One year into the unlikely presidency of Donald J. Trump and how the political landscape has changed. This Scottish immigrant’s son turned billionaire Manhattan builder, reality-television star, staple of the New York City tabloid press, and bête-noire of his former friends on the institutional Left, who view him, as the Republicans once viewed Franklin Delano Roosevelt, as a “traitor to his class.” To judge from the surly, sorrowful expressions on the Democrats’ faces on Tuesday night during the State of the Union, you might have thought the president had just shot their dog and was taunting them about it on national television.

During most of his pro-America applause lines, including Trump’s announcement of record low black unemployment, the Democrats sat on their hands. Rep. Luis Gutierrez (D-Ill.) ostentatiously paraded out of the House chamber near the end of the speech, while Trump was praising the sacrifices of America’s war dead. Afterward, the American Civil Liberties Union complained the president had used the word “American” too many times for its taste.

Could their churlish animosity be any clearer?

But wait! It gets worse. As Trump’s approval ratings have risen in the wake of the stock-market rally, strong overall employment numbers, and the much-vilified tax cut, the Democrats’ pipe dream about a coming “blue wave” this fall looks increasingly like a California marijuana-induced notion. Just prior to delivering the speech, Trump had reversed Obama’s grandstanding, never-implemented executive order to close the American military prison at Guantanamo Bay. By the end of the day, the Democratic National Committee had ‘fessed up some disastrous fundraising numbers, revealing they have only $6.3 million cash on hand and are $6.1 million in debt.

And that’s just what happened yesterday.

The Coming Blowback
In the longer term, the prospects are even worse for the anti-American party. The cultural-Marxist Left, cockily ascendant under Barack Hussein Obama (how many eons ago does his administration seem today?) suddenly finds itself reduced to a rump, coastal party, concentrating its rabid supporters in the same enclaves, and thus weakening the party’s strength in the Electoral College. (As Hillary Clinton learned the hard way, winning the popular vote doesn’t matter if all your voters live in California, Illinois, and Massachusetts.) The prize they had sought so ardently that they were willing to bump Obama over Hillary
“Her Turn” Clinton, and then hope for a 16-year skein in the White House to effect the seditious “fundamental transformation” of the American Republic, has thankfully eluded their grasp. This time.

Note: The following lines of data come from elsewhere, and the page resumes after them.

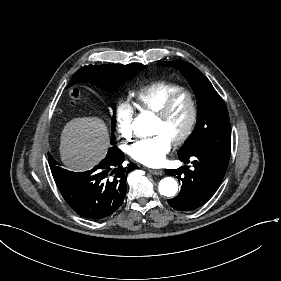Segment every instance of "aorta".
Segmentation results:
<instances>
[{"mask_svg":"<svg viewBox=\"0 0 281 281\" xmlns=\"http://www.w3.org/2000/svg\"><path fill=\"white\" fill-rule=\"evenodd\" d=\"M134 131L139 136H149L153 133L152 117L148 114L139 115L134 122ZM161 195L173 197L178 191L177 181L172 177L163 178L158 185Z\"/></svg>","mask_w":281,"mask_h":281,"instance_id":"aorta-1","label":"aorta"}]
</instances>
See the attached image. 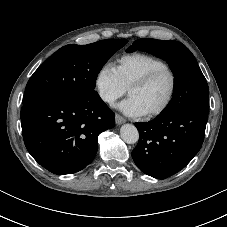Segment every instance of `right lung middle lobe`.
I'll return each instance as SVG.
<instances>
[{
  "label": "right lung middle lobe",
  "mask_w": 227,
  "mask_h": 227,
  "mask_svg": "<svg viewBox=\"0 0 227 227\" xmlns=\"http://www.w3.org/2000/svg\"><path fill=\"white\" fill-rule=\"evenodd\" d=\"M127 40L107 39L88 45H66L50 56L29 79L23 104L38 98L67 95L88 98L107 60Z\"/></svg>",
  "instance_id": "obj_1"
}]
</instances>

Their first attempt to derail a Trump presidency came with the creation of the phony “Russian collusion” dossier concocted by Fusion GPS for the Clinton campaign, assisted by rogue elements at the highest levels of the American intelligence services. Later came an appeal to “faithless electors” to deny him certification; lesser-court federal judges illegally blocking his executive orders; and, finally, the “Resistance” in order to stymie him at every turn. All these things have failed.

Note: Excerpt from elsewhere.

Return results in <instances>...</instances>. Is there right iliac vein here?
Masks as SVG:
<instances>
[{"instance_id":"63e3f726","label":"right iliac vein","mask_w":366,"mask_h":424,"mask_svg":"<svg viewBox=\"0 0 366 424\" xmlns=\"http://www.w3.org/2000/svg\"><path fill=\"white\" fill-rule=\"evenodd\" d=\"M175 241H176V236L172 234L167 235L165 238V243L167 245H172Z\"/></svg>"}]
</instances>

Now comes the blowback. In short order, the so-called Nunes memo, about possible FBI and Justice Department abuse of the FISA court system, which allowed them to spy on the Trump campaign under the guise of “national security,” will be exposed, as will the list of the compromised journalists on the Fusion GPS payroll. Malfeasance at James Comey’s FBI and Loretta Lynch’s Justice department regarding the Clinton email investigation whitewash is also likely to come—as the sudden defenestration of deputy FBI director Andrew McCabe on Monday so vividly illustrated.

The damage to the already reeling Democrats will be substantial. The Obama presidency was the high-water mark of what might be termed the Woodrow Wilsonian view of government—that it should be run by an elite group of credentialed experts. In their “progressive” view, the business of government is too important to be left to rank amateurs, and their contempt for the Constitution is unmistakable. Although both parties shared the “progressive” fantasy—Wilson’s predecessors, Republicans Teddy Roosevelt and William Howard Taft, can fairly be termed “progressives” by the standards of the day—the delusion has found special favor among Democrats: the Vietnam War under John F. Kennedy, Lyndon Baines Johnson, Secretary of Defense Robert McNamara and the other “Whiz Kids” was one of its most disastrous expressions.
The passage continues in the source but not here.